---------- 引用原文 ----------

Canal实战
疑惑点
本教程使用版本
- Canal版本:1.1.5
- Canal-Adapter版本:1.1.5
- Eleasticsearch版本:7.10.2
- MySQL版本:5.7.32
背景
MySQL表数据达到百万级后,复杂的查询导致响应时间很慢,计划用ES充当二级缓存。
整体架构如下:
canal可以通过监听MySQL的binlog日志来实现数据库增量的日志解析,再通过ClientAdapter把数据实时同步给ES。
Canal工作流程图:
Canal工作原理:
- canal模拟MySQL slave的交互协议,伪装自己为MySQL slave,向MySQL master发送dump协议;
- MySQL master收到dump请求,开始推送binary log给slave(即canal);
- canal解析binary log对象(原始为byte流)。
操作流程
- 准备工作:
- MySQL:存放原始数据;
- canal:解析数据库日志,同步获取到的增量变更;
- canal-adater:解析转化数据到ES;
- ES:接收增量数据;
- 在ES中创建索引
- 要求Mapping中定义的字段名称和类型与待同步数据保持一致;
- 安装JDK:Canal基于Java开发,且版本≥1.8.0
- 安装并启动canal-server
- 安装canal-server,然后修改配置文件关联MySQL。canal-server模拟MySQL集群的一个slave,获取MySQL集群Master节点的二进制日志(binary log),并将日志推送到Canal-adapter。
- 安装并启动canal-adapter
- 安装canal-adapter,然后修改配置文件关联MySQL和ES,以及定义MySQL数据到ES数据的映射字段,用来将数据同步到ES。
- 验证增量数据同步
配置MySQL
查看MySQL是否开启了binlog:
SHOW VARIABLES LIKE 'log_bin';
需要先开启Binlog写入功能,配置binlog-format为ROW模式,my.cnf配置如下:
[mysqld]
log-bin=mysql-bin # 开启 binlog
binlog-format=ROW # 选择 ROW 模式
server_id=1 # 配置 MySQL replaction 需要定义,不要和 canal 的 slaveId 重复
授权 canal 链接 MySQL 账号具有作为 MySQL slave 的权限, 如果已有账户可直接 grant
CREATE USER canal IDENTIFIED BY 'canal';
GRANT SELECT, REPLICATION SLAVE, REPLICATION CLIENT ON *.* TO 'canal'@'%';
-- GRANT ALL PRIVILEGES ON *.* TO 'canal'@'%' ;
FLUSH PRIVILEGES;
Canal安装配置
- 下载Canal
https://github.com/alibaba/canal/releases/download/canal-1.1.5/canal.deployer-1.1.5.tar.gz
canal.deployer对应的是canal的server端,负责订阅并解析MySQL-Binlog。

----------

> **待办任务**:
1. 根据Canal教程回答：
(a) 教程使用的MySQL版本是多少？
(b) my.cnf中的binlog-format配置成了哪种模式？
(c) canal.deployer对应的是canal的哪一端？
2. 找出条目中含有字符串“pour”的每一行，并逐行照录，区分大小写。
Canal教程与条目是两份互不相关的材料。

---------- 练习材料 ----------

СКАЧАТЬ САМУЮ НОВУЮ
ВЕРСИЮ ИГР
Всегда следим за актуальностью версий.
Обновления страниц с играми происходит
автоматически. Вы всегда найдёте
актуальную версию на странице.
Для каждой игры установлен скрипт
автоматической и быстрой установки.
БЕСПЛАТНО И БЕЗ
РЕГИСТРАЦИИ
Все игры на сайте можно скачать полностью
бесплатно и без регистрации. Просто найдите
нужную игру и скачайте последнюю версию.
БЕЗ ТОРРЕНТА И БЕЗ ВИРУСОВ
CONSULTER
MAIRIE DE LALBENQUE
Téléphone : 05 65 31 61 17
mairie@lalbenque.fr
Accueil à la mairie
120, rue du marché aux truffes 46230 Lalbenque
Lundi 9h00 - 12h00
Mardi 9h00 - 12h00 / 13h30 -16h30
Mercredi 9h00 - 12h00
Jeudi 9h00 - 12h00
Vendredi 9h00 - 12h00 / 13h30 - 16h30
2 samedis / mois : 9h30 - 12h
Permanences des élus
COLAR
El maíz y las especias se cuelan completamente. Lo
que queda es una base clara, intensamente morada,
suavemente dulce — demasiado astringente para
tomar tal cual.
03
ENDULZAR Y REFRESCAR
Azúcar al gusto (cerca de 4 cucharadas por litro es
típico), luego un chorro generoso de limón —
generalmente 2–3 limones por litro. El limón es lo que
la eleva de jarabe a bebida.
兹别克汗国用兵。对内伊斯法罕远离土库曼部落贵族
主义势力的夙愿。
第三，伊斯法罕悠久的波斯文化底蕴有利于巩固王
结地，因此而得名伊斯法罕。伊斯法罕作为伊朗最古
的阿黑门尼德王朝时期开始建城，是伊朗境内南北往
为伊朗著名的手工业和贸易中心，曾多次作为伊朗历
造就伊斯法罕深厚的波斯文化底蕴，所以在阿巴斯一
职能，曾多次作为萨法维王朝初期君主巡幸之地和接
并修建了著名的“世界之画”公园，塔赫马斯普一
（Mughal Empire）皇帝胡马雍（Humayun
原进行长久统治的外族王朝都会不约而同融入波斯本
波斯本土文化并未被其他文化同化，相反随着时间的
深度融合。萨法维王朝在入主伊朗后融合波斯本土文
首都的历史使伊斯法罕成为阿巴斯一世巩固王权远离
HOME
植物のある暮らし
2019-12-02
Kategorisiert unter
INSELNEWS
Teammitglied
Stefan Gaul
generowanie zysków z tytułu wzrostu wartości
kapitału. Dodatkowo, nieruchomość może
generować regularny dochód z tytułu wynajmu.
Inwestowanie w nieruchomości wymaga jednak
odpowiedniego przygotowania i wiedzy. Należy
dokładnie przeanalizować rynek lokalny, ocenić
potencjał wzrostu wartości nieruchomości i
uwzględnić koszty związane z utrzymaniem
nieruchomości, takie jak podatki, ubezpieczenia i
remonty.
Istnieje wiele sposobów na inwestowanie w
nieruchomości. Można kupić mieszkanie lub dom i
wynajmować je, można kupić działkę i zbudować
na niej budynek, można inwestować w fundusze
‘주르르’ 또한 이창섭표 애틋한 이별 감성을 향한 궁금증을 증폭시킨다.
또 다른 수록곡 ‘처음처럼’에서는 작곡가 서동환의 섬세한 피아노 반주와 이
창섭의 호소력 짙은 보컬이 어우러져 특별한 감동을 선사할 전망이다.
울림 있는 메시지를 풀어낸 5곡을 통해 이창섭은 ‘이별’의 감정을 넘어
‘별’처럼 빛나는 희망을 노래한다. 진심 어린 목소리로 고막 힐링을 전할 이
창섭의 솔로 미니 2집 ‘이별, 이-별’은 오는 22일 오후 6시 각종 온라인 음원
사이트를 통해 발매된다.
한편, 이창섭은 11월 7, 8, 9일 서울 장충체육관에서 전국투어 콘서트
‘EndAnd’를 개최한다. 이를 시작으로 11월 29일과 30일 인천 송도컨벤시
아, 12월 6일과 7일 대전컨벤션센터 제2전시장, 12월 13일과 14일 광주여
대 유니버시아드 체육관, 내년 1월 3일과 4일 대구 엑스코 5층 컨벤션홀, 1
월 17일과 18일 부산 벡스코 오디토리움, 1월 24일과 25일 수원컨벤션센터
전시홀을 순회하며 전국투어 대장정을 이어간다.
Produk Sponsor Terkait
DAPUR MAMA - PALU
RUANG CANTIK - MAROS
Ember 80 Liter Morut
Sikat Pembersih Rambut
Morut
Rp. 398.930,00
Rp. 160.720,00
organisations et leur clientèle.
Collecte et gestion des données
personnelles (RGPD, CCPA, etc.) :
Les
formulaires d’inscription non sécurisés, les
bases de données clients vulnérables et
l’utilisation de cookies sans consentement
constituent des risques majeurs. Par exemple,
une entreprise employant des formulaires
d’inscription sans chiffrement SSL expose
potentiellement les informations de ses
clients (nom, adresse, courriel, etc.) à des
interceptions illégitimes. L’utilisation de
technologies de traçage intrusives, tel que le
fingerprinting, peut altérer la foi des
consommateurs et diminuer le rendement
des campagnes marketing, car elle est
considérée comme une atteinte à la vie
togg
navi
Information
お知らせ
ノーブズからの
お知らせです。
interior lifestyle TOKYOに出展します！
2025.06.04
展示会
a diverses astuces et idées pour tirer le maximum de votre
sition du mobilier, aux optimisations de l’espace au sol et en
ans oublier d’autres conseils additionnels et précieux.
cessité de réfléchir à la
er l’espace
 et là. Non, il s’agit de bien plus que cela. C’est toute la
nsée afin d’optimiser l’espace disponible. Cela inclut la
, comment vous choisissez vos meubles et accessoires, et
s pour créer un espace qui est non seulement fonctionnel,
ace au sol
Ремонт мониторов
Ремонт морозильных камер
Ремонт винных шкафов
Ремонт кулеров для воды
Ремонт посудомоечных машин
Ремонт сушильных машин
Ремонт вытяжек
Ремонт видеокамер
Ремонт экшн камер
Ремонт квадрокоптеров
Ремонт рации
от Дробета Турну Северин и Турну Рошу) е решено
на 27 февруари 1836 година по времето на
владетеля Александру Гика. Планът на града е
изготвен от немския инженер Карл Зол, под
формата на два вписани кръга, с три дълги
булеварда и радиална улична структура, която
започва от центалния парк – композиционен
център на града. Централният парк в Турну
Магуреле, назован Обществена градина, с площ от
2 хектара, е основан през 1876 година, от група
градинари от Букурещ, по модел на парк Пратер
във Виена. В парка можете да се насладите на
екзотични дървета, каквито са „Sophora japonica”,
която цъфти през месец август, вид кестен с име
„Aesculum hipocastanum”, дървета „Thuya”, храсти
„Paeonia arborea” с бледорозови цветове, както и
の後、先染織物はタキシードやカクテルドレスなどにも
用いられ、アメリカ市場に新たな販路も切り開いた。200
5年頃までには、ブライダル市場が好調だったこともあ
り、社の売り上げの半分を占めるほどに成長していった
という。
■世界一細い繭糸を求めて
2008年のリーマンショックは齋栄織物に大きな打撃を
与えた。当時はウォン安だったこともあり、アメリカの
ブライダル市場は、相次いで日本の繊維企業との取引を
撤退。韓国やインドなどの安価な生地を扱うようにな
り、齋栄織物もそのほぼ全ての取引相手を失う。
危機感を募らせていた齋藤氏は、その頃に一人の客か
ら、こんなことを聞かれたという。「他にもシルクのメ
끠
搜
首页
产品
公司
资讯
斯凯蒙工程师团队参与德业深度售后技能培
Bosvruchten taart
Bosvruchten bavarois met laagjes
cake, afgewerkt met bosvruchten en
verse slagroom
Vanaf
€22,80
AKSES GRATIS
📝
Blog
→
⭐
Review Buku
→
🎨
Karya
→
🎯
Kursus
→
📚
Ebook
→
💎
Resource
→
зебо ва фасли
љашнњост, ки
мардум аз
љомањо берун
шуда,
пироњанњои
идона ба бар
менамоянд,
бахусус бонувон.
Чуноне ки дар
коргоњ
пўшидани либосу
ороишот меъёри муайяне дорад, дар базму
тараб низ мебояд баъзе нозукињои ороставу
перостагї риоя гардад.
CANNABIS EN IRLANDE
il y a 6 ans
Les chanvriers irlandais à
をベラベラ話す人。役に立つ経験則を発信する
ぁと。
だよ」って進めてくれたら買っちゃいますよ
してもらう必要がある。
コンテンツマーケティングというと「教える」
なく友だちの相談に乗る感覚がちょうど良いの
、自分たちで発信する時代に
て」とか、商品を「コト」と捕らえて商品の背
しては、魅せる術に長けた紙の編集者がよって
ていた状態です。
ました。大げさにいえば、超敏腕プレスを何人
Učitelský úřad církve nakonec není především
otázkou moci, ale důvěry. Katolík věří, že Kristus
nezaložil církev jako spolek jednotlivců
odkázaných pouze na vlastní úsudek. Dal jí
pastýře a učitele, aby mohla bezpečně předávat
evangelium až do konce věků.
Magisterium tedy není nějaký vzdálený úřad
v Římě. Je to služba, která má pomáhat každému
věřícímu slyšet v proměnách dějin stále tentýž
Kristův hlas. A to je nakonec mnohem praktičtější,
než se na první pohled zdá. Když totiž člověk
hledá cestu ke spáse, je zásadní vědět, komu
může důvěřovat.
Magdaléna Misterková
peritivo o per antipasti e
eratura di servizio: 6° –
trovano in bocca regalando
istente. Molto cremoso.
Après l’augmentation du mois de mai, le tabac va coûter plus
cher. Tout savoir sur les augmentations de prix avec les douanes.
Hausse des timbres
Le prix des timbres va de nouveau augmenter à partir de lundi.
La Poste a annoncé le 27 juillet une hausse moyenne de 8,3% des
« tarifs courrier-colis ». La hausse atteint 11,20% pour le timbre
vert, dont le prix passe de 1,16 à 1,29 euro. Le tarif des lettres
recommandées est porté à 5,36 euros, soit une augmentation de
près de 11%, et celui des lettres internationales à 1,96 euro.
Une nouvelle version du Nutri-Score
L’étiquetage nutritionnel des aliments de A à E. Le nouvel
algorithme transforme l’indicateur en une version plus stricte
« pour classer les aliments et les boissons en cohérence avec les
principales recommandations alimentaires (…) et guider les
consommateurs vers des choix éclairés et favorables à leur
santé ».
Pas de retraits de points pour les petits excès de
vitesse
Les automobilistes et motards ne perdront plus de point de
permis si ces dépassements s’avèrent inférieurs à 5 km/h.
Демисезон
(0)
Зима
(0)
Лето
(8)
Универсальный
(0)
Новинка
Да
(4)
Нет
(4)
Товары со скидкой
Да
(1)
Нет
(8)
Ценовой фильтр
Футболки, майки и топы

----------

> **问题解答**:
1.
(a) 5.7.32
(b) ROW模式
(c) server端

2.
a diverses astuces et idées pour tirer le maximum de votre
s pour créer un espace qui est non seulement fonctionnel,
« tarifs courrier-colis ». La hausse atteint 11,20% pour le timbre
« pour classer les aliments et les boissons en cohérence avec les
Pas de retraits de points pour les petits excès de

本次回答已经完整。